ABSTRACT Aim: Cyclooxygenase-2 (COX-2) is implicated in tumor proliferation, angiogenesis, tumor invasiveness, cell-mediated immunity and resistance to apoptosis. Hu-antigen R (HuR) is also considered to play a central role in tumor formation, growth and metastasis by binding to mRNAs encoding proteins such as COX-2. The present study aimed to evaluate the clinical significance of COX-2 and HuR protein expression in non-small cell lung cancers (NSCLC).
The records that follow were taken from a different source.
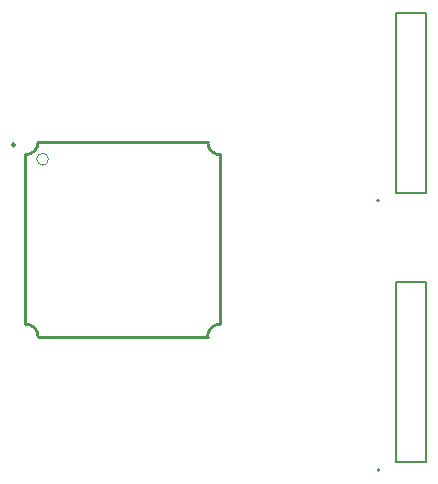
<source format=gto>
G04*
G04 #@! TF.GenerationSoftware,Altium Limited,Altium Designer,23.8.1 (32)*
G04*
G04 Layer_Color=65535*
%FSLAX44Y44*%
%MOMM*%
G71*
G04*
G04 #@! TF.SameCoordinates,DF38465C-164B-46F8-8289-0D746A6B0DDA*
G04*
G04*
G04 #@! TF.FilePolarity,Positive*
G04*
G01*
G75*
%ADD10C,0.2000*%
%ADD11C,0.1000*%
%ADD12C,0.2500*%
%ADD13C,0.2540*%
D10*
X-48870Y246655D02*
G03*
X-48870Y246655I-1000J0D01*
G01*
X-48475Y18358D02*
G03*
X-48475Y18358I-1000J0D01*
G01*
X-34870Y253155D02*
X-9470D01*
X-34870Y405555D02*
X-9470D01*
X-34870Y253155D02*
Y405555D01*
X-9470Y253155D02*
Y405555D01*
X-34475Y24858D02*
X-9075D01*
X-34475Y177258D02*
X-9075D01*
X-34475Y24858D02*
Y177258D01*
X-9075Y24858D02*
Y177258D01*
D11*
X-328807Y281631D02*
G03*
X-328807Y281631I-5000J0D01*
G01*
D12*
X-357307Y293681D02*
G03*
X-357307Y293681I-1250J0D01*
G01*
D13*
X-348397Y285321D02*
G03*
X-337497Y296221I0J10900D01*
G01*
Y131121D02*
G03*
X-348397Y142021I-10900J-0D01*
G01*
X-183297Y142021D02*
G03*
X-194197Y131121I0J-10900D01*
G01*
Y296221D02*
G03*
X-183297Y285321I10900J0D01*
G01*
X-348397Y213671D02*
Y285321D01*
Y142021D02*
Y213671D01*
X-337497Y131121D02*
X-265847D01*
X-194197D01*
X-183297Y142021D02*
Y213671D01*
Y285321D01*
X-265847Y296221D02*
X-194197D01*
X-337497D02*
X-265847D01*
X-348397Y142021D02*
Y213671D01*
M02*

</source>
Methods: COX-2 and HuR expression was assessed immunohistochemically on tissue microarrays of 81 surgically resected NSCLC and was analyzed in relation with clinicopathological characteristics and patients' survival. Results: Enhanced COX-2 expression was significantly associated with the presence of lymphovascular invasion and increased tumor proliferative capacity (p=0.031 and p=0.023, respectively). Enhanced total HuR expression was significantly associated with tumour histopathological type and presence of lymph node metastases, as well as, with increased tumour proliferative capacity and poor patients' outcome (p=0.039, p=0.017, p=0.033 and p=0.022, respectively). Concomitant elevated expression levels of HuR and COX-2 were significantly associated with tumour histopathological type and increased tumor proliferative capacity (p=0.002 and p=0.045, respectively). Enhanced total HuR expression was significantly associated with increased COX-2 expression (p=0.015). Conclusions: The present study supported evidence that COX-2 and HuR may have a role in the malignant transformation and growth of NSCLC. Particularly, COX-2 and HuR could be considered as potential biomarkers indicating tumor aggressiveness. Nevertheless, more studies are needed to elucidate their clinical significance. Disclosure: All authors have declared no conflicts of interest.